* BEGIN Stored data *

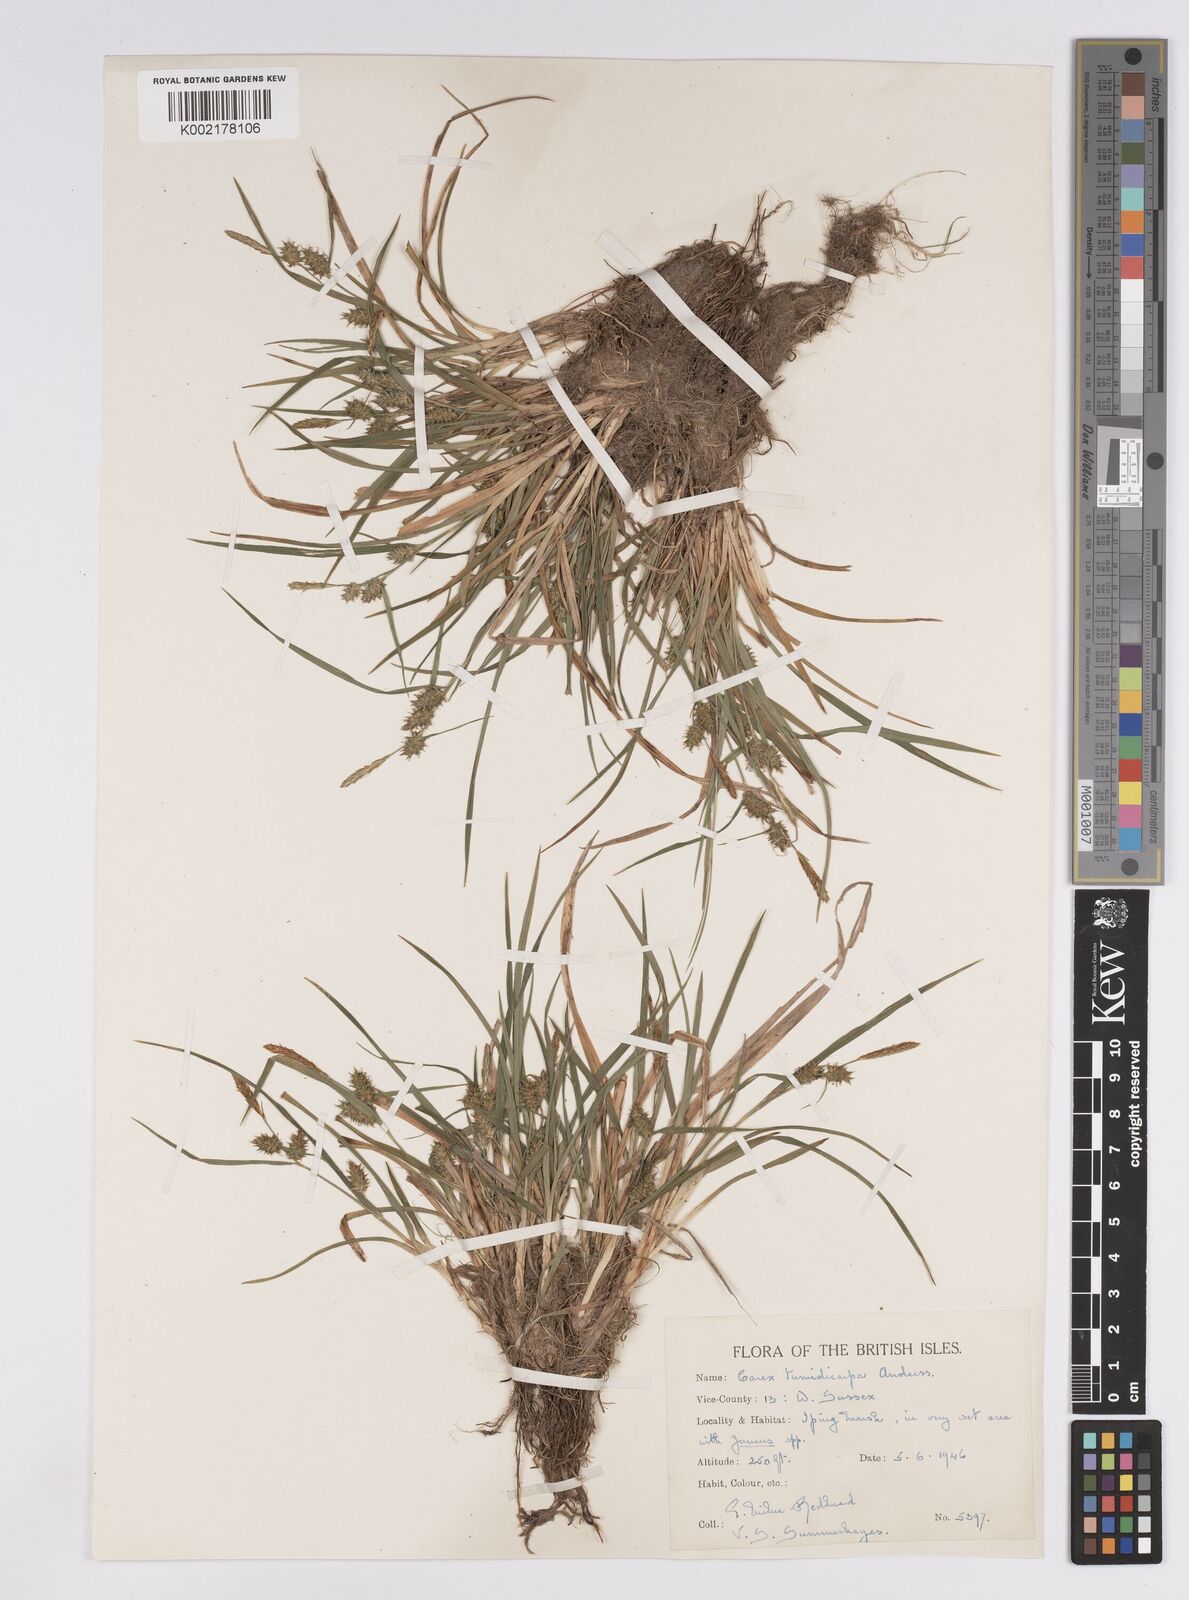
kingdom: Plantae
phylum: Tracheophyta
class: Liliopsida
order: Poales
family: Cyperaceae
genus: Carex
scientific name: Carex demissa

* END Stored data *

• Task requirements:
Please list every line of the records above as a numbered list, with blank lines and the pictures left out.

• Solution:
1. kingdom: Plantae
2. phylum: Tracheophyta
3. class: Liliopsida
4. order: Poales
5. family: Cyperaceae
6. genus: Carex
7. scientific name: Carex demissa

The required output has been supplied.